* Goal of the exercise *
When you write out the listing, keep every character and omit the pictures.

* Dataset entries *
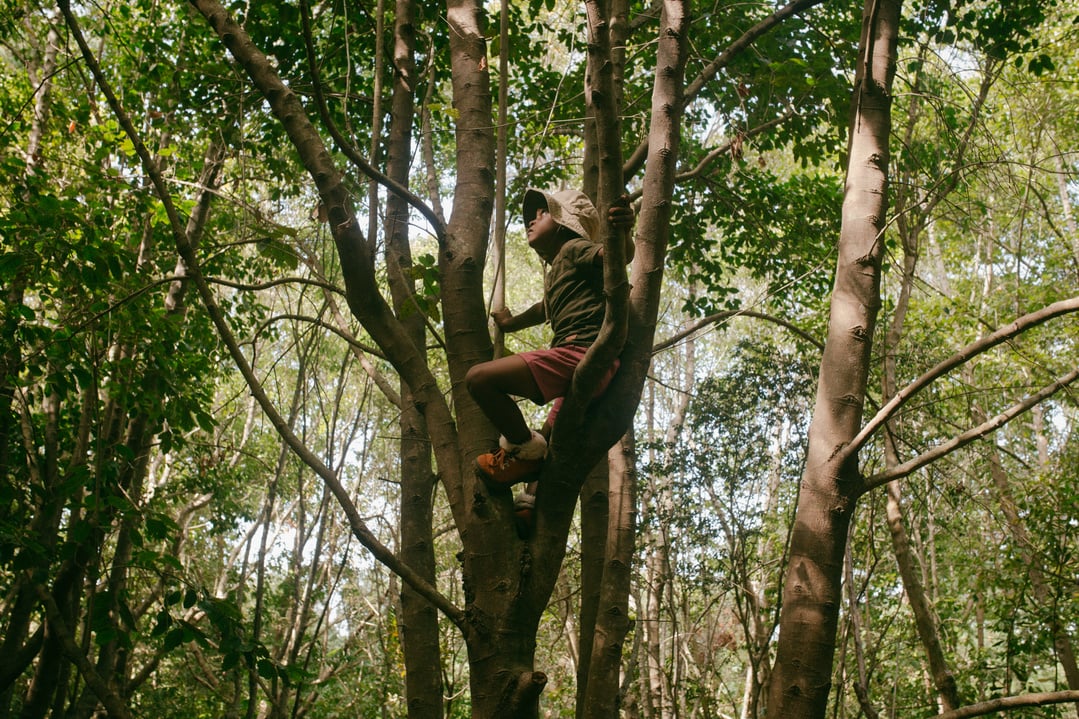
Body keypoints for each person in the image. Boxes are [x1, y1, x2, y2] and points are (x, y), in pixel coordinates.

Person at [465, 188, 633, 510]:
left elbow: (616, 258)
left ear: (563, 223)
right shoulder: (561, 268)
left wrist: (623, 231)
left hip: (581, 355)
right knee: (550, 439)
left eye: (543, 214)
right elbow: (547, 307)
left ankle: (524, 452)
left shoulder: (573, 248)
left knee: (479, 379)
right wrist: (511, 323)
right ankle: (531, 504)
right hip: (579, 365)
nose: (532, 219)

* Answer box *
Body keypoints for each person in the image. Boxes are [x1, y1, x2, y2] and points are (x, y), in pixel coordinates.

Person at [465, 188, 633, 510]:
left elbow: (616, 258)
left ear: (563, 223)
right shoulder: (561, 268)
left wrist: (623, 231)
left hip: (581, 355)
right knee: (550, 439)
left eye: (543, 214)
right elbow: (547, 307)
left ankle: (524, 452)
left shoulder: (573, 248)
left knee: (479, 379)
right wrist: (511, 323)
right ankle: (531, 504)
right hip: (579, 365)
nose: (532, 219)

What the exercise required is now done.